During the previous two years, the entire world went through the harshest restrictions upon life, free movement and work in modern history, and all for a virus with a mortality rate lower than 1%. For younger generations, the virus was about as deadly as the circulating flu-like viruses. Yet, the most active part of society was forced to stay home most of the time, and likewise, the workforce of the active population decreased unprecedentedly. Depression went to an all-time high, crossing the levels reached just after the Second World War. Maybe people are not fully seeing the impact caused by draconian lockdowns because human psychology was the most affected. Furthermore, younger generations in the Western world and especially in bigger cities tend to pay less attention to the economy, as many believe that socialism is better than capitalism. The reality is that both are the sides of the same coin, and people in the Western world will not experience what Eastern Europe, as well as multiple parts of Asia and Central America experienced and have been experiencing respectively.
History and lessons
History made us aware that not relieving the effects of diverse major crises may lead to the development of toxic ways of thinking by generalisation, and eventually to taking measures that cause more long-term harm than good. After the Second World War, America developed the Marshall Plan and sent funds to Western Europe, as well as West Germany and Berlin, to support people and businesses that were affected and to help them not give in to the propaganda of communism. Given that the levels of depression reached and even exceeded the levels of depression right after the World War and that the economic systems went through unprecedented disruptions, especially affecting small and medium businesses, there are many reasons to believe that people could give in and start promoting communism as a way of filling in the gaps caused by corruption and capitalism. Problems are more persistent in poorer countries and I believe there needs to be massive solidarity to support small businesses that are about to collapse because of the New Normal. The Western world should revise the history of communism and see how some leaders with excessive ideological ideas and that became too passionate helped their countries develop the most sinister forms of dictatorship, like in USSR from 1922 to 1953 or like in North Korea during the present days.

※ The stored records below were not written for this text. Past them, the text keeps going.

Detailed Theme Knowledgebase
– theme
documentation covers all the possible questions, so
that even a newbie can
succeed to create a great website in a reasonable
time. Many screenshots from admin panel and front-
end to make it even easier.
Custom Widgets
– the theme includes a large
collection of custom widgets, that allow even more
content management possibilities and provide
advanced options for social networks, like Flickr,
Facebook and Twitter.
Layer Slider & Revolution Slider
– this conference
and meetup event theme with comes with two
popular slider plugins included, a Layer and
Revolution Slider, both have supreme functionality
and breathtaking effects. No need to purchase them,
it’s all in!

Where we go next fully depends on each one of us
The truth is, mental health and inflation will unfortunately represent the greatest challenges in the coming years because of the immense financial investments upon repeated, erroneous public health approaches. Such investments have been the highest in the history of mankind, and it will not be the politicians, corporate leaders and health authorities who will pay the price, but regular taxpaying citizens who respected all the rules and hoped for better days. I believe this is the time to collect our thoughts and ask each other, where we go next. Justice must be served sooner, rather than later because major problems are coming very quickly. There is one saying that, in order to change the world, we must first change ourselves, and I totally agree with this. The world needs an internal revolution, a change that makes us all more united and sensitive to the pain of one another. We need solidarity like oxygen, and we need to stay away from toxic behaviours. Through the power of love and a thirst for the truth, we can minimise and possibly even avoid problems like great recessions, hunger and record levels of societal depression.
Therefore, I believe we need to remain humble in our ways, refrain from expecting too much from others and from becoming entitled. We are all passengers in this life and we are here to constantly learn. Gaining knowledge is like climbing an endless mountain, and so we will not actually reach a top. As long as we preserve our characters and understand that charity is as necessary as breathing out, we will be alright and discern right from wrong.